Embora a doença inflamatória intestinal (DII) seja um grupo desconcertante de doenças que tende a ser difícil de diagnosticar e tratar, os pesquisadores coletaram uma quantidade significativa de informações relativas à genética, distribuição e fatores ambientais contribuintes para DII. Em geral, a DII é uma doença de pessoas brancas que vivem em países desenvolvidos e tende a ser diagnosticada mais comumente em adolescentes e adultos jovens.
Embora a doença de Crohn e a colite ulcerativa pareçam ocorrer em famílias, a conexão nem sempre é direta (como de pai para filho). O risco de herdar IBD é geralmente baixo, exceto nos casos em que ambos os pais têm uma forma de IBD.
Idade IBD é mais comum
A DII é frequentemente considerada uma doença de adolescentes e adultos jovens porque é mais comumente diagnosticada pela primeira vez em pessoas entre as idades de 15 e 25 anos (pelo menos uma fonte indica que a incidência máxima é entre 15 a 35 anos). Das estimadas 1,6 milhão de pessoas nos Estados Unidos que têm DII, 10% são crianças. Por volta dos 50 anos, há outro aumento no diagnóstico de DII.
Mais comum em homens ou mulheres?
O DII parece afetar homens e mulheres em quantidades iguais.
Áreas Geográficas IBD é mais prevalente
IBD é mais comum em:
- Países desenvolvidos
- Áreas urbanas
- Climas do norte
A colite ulcerativa é mais comum nos Estados Unidos e nos países do norte da Europa e menos comum no Japão e na África do Sul.
Quantas pessoas têm IBD?
É amplamente estimado que aproximadamente 1,6 milhões de pessoas nos Estados Unidos têm DII. (Alguns especialistas indicam que esse número pode estar superestimado.) Na Europa, o número de pessoas com DII é estimado em 2,2 milhões.
Nos Estados Unidos, a prevalência de DII é:
- Colite ulcerativa: 100 a 200 pessoas por 100.000 pessoas
- Doença de Crohn: 30 a 100 pessoas por 1000.000 pessoas
Etnicidades em maior risco
- Os judeus asquenazes são mais propensos a desenvolver DII.
- IBD é mais comum em pessoas brancas e afro-americanas, e menos comum em pessoas de ascendência hispânica e asiática.

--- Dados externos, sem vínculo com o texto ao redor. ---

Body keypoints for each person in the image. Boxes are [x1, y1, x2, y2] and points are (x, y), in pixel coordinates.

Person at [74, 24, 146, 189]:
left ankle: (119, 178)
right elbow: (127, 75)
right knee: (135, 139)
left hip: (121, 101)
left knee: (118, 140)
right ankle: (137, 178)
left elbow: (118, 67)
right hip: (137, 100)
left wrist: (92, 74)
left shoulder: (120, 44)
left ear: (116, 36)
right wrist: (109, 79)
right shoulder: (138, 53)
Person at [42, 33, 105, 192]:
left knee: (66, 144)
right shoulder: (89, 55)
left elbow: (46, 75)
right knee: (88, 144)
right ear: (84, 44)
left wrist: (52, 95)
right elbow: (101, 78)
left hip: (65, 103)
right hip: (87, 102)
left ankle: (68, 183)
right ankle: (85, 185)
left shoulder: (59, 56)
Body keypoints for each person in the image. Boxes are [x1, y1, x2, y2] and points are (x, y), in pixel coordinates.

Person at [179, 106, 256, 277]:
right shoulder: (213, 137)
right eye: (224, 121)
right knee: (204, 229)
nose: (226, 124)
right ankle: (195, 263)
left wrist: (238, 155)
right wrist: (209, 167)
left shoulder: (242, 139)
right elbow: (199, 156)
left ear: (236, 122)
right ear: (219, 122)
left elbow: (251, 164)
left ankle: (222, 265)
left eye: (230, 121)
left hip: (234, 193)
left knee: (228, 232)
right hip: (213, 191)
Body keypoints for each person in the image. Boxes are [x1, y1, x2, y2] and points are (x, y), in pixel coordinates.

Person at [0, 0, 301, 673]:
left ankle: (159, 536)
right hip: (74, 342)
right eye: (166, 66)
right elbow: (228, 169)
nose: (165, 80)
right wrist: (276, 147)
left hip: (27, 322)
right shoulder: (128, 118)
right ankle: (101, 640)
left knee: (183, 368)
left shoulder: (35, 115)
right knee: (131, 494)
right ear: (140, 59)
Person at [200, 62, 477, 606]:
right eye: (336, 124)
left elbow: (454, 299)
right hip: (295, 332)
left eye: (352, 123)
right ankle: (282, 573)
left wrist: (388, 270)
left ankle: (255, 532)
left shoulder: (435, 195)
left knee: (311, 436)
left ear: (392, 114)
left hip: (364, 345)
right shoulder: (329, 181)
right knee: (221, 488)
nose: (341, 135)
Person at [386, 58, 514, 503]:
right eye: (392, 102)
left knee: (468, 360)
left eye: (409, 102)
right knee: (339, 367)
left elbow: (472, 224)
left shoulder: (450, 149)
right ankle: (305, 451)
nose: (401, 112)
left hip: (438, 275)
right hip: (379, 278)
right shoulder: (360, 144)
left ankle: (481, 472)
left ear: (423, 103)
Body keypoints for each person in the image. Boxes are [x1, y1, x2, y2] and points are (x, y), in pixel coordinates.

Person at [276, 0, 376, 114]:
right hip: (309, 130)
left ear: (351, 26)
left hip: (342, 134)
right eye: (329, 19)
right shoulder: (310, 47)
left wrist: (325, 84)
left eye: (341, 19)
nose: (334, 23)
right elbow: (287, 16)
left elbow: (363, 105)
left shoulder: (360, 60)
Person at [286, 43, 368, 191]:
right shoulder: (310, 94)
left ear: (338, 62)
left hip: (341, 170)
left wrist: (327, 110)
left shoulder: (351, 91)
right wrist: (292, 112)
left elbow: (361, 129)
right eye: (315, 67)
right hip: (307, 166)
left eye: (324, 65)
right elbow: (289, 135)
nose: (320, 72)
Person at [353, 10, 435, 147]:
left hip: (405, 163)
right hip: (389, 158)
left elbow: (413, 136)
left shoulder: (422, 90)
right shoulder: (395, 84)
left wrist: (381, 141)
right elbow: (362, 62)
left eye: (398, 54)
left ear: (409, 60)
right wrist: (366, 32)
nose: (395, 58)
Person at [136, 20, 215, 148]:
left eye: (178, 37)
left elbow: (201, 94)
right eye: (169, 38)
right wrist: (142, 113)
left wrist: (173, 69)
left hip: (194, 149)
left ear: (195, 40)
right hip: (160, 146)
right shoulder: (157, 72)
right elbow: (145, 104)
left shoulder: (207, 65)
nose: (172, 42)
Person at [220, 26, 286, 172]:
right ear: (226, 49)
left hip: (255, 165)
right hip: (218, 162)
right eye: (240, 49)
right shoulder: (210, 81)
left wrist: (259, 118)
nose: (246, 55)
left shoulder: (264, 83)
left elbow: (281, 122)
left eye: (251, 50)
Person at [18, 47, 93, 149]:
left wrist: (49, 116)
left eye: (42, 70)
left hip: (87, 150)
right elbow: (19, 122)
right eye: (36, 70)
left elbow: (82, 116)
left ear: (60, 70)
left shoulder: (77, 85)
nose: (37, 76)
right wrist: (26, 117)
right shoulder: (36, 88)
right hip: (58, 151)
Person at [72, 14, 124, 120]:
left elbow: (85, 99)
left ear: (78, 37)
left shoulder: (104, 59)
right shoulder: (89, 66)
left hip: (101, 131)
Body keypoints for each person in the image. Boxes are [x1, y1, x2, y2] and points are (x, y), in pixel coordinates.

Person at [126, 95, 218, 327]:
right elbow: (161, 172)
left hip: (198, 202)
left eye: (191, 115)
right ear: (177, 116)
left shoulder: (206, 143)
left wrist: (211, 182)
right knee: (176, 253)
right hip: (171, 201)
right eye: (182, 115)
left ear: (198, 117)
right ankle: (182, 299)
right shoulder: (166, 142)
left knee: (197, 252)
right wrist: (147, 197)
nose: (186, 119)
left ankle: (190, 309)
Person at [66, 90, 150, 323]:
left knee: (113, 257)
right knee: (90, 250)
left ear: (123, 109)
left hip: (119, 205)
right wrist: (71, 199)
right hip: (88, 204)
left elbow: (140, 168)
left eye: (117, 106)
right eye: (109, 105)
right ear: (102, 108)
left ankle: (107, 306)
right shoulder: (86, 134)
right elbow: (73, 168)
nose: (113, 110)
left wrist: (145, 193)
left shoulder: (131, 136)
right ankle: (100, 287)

Fatores Ambientais para o Risco de Desenvolver o IBD
Dois fatores, apendicectomia e história de tabagismo , mostraram ter um efeito sobre o desenvolvimento de DII. Os resultados de 13 estudos conduzidos entre 1987 e 1999 sugerem que a remoção do apêndice poderia diminuir o risco de desenvolver colite ulcerativa em até 69%.
Os ex-fumantes correm maior risco de desenvolver colite ulcerativa, enquanto os fumantes atuais têm menos risco. Esta tendência indica que fumar cigarros ajuda a prevenir o aparecimento de colite ulcerativa. Fumar cigarros realmente tem um efeito inverso sobre a doença de Crohn; as pessoas que fumam ou que fumaram no passado têm um risco maior de desenvolver a doença de Crohn do que os não fumantes.
Quem é o risco de herdar o IBD?
- Parece haver um risco mais forte de herdar a doença de Crohn do que a colite ulcerativa, especialmente em famílias de ascendência judaica.
- As crianças que têm um dos pais com doença de Crohn têm um risco de 7 a 9% ao longo da vida de desenvolver a doença e um risco de 10% de desenvolver alguma forma de DII.
- Filhos de dois pais portadores de DII têm 35% de risco de desenvolver alguma forma de DII.
- Aproximadamente 20% das pessoas com DII têm um membro da família com DII.
- O risco de IBD para pessoas que têm um membro da família com IBD é 10 vezes maior do que para pessoas da população em geral.
- O risco de IBD para pessoas que têm um irmão com DII é 30 vezes maior do que para pessoas na população em geral.
Outros fatores, como dieta, uso de contraceptivos orais e infecções, estão sendo estudados, mas seu papel ainda não está claro.
Fontes:
A Fundação Crohn e Colite da América. "Sobre a epidemiologia do IBD." CCFA.org 1 de junho de 2012 28 de dezembro de 2013.
Loftus EV Jr. "Epidemiologia clínica da doença inflamatória intestinal: incidência, prevalência e influências ambientais". Gastroenterologia . Maio de 2004; 126 (6): 1504-17. 28 de dezembro de 2013.
Peeters M, Nevens H, Baert F, et al. "Agregação familiar na doença de Crohn: aumento da idade, risco ajustado e concordância nas características clínicas". Gastroenterologia . 1996; 111: 597-603. 28 de dezembro de 2013.